Si la plupart d’entre-elles sont aujourd’hui décédées, certaines des grandes signatures de Minute sont toujours en vie et continuent, à leur échelle, d’influencer le débat public. Ainsi de Patrick Buisson, sans doute le plus connu des survivants de la « grande époque » de l’hebdomadaire. Figure tutélaire de la droite française, Buisson entre à Minute en 1981, avant d’en devenir le correspondant officiel à l’Assemblée nationale puis d’être nommé rédacteur en chef, poste qu’il occupera de 1986 à 1987, après quoi il rejoindra Valeurs Actuelles. Tête pensante de Nicolas Sarkozy, c’est lui qui conceptualisera le « virage à droite » du candidat, avant de l’accompagner à l’Elysée où il demeurera le conseiller officieux du président. Tombé en disgrâce à la suite de l’échec de Sarkozy en 2012, Patrick Buisson fait de nouveau parler de lui quand est révélée au grand jour sa fâcheuse habitude d’enregistrer ses réunions et conversations avec l’ancien chef de l’Etat, et quand éclate l’affaire dite « des sondages de l’Elysée », pour laquelle il est condamné, en janvier dernier, à deux ans de prison avec sursis et 150 000 euros d’amende.
Autre figure emblématique de Minute, Jean Montaldo rejoint l’hebdomadaire en 1964. Issu d’une des plus anciennes familles de pieds-noirs, celui qui se définit lui-même comme un « libéral anti-conformiste » est un grand traumatisé de la fin de l’Algérie française, qui représentera pour lui une « blessure » jamais vraiment cicatrisée.
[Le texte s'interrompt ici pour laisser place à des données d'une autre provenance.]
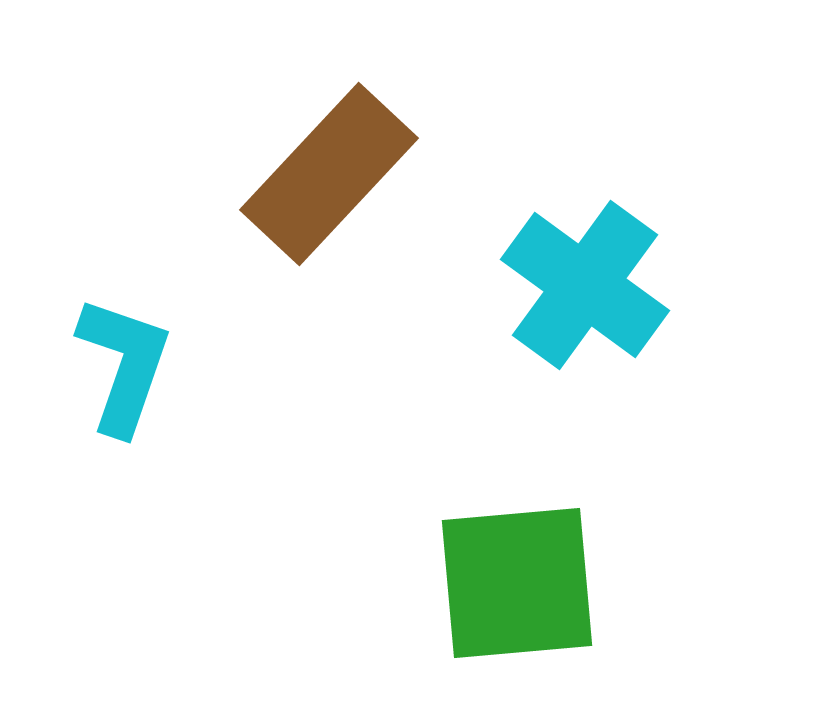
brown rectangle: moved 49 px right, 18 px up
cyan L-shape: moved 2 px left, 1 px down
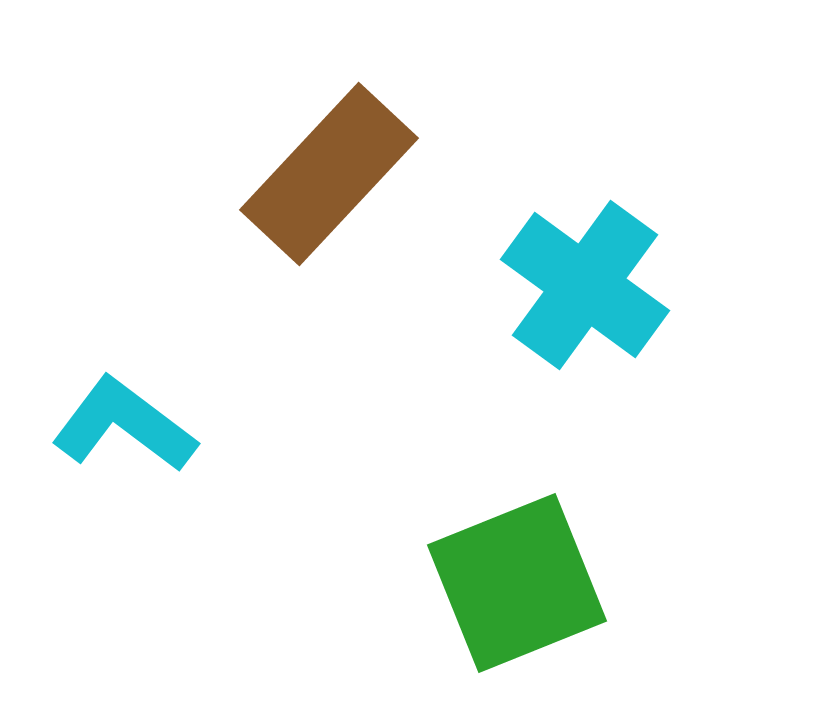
cyan L-shape: moved 60 px down; rotated 72 degrees counterclockwise
green square: rotated 17 degrees counterclockwise
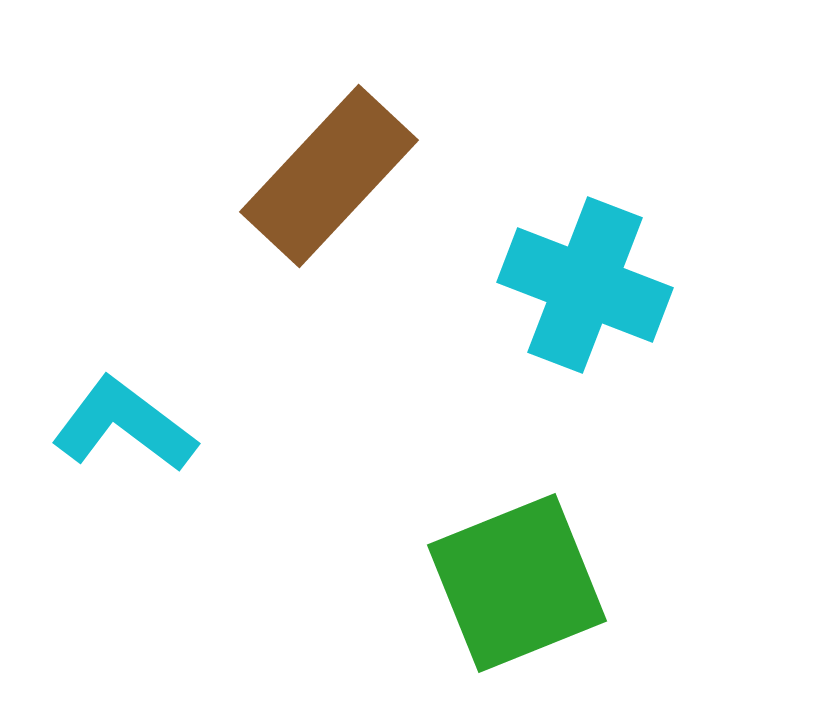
brown rectangle: moved 2 px down
cyan cross: rotated 15 degrees counterclockwise
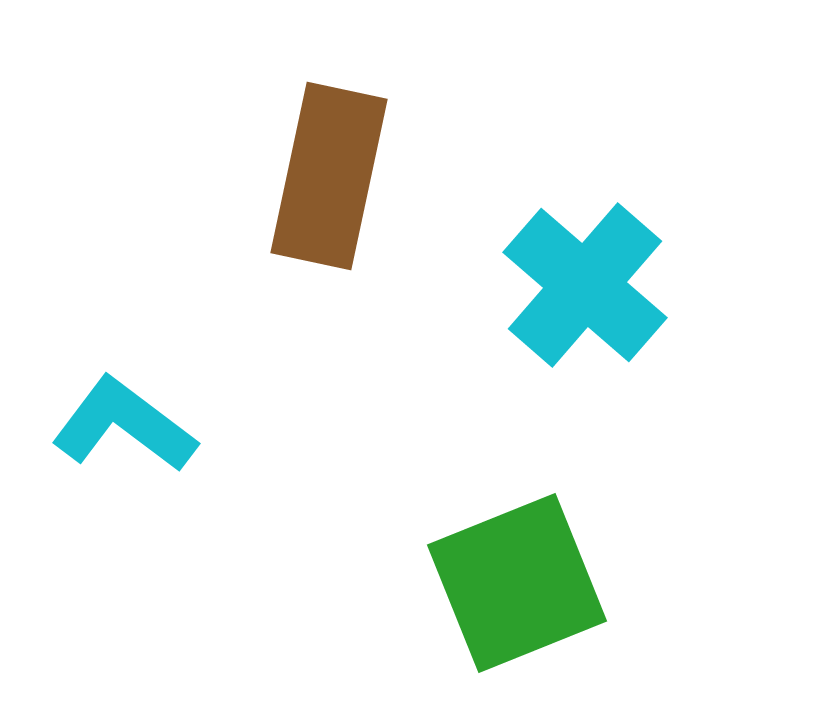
brown rectangle: rotated 31 degrees counterclockwise
cyan cross: rotated 20 degrees clockwise
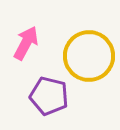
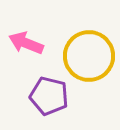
pink arrow: rotated 96 degrees counterclockwise
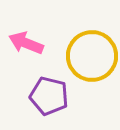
yellow circle: moved 3 px right
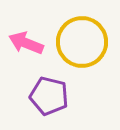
yellow circle: moved 10 px left, 14 px up
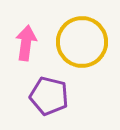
pink arrow: rotated 76 degrees clockwise
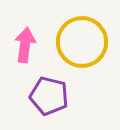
pink arrow: moved 1 px left, 2 px down
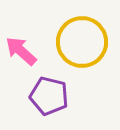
pink arrow: moved 4 px left, 6 px down; rotated 56 degrees counterclockwise
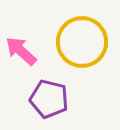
purple pentagon: moved 3 px down
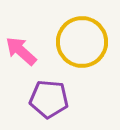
purple pentagon: rotated 9 degrees counterclockwise
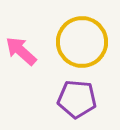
purple pentagon: moved 28 px right
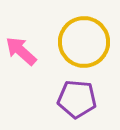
yellow circle: moved 2 px right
Après son passage au journal pendant de nombreuses années, Montaldo se spécialise plus tard dans la dénonciation des affaires émaillant les présidences de François Mitterrand et de Jacques Chirac dans de nombreux best-seller, comme « Mitterrand et les 40 voleurs » publié chez Albin Michel, la même maison d’édition qu’Eric Zemmour ou Philippe de Villiers.
Moins connus que Buisson et Montaldo, d’autres anciens de Minute continuent eux aussi de mener une vie publique : ainsi, par exemple, d’Arnaud Folch, un autre nostalgique de l’Algérie française, passé par Valeurs Actuelles avant d’atterrir, l’année dernière, à la tête de la communication de la ville de Perpignan dans les bagages du maire Rassemblement National, Louis Alliot.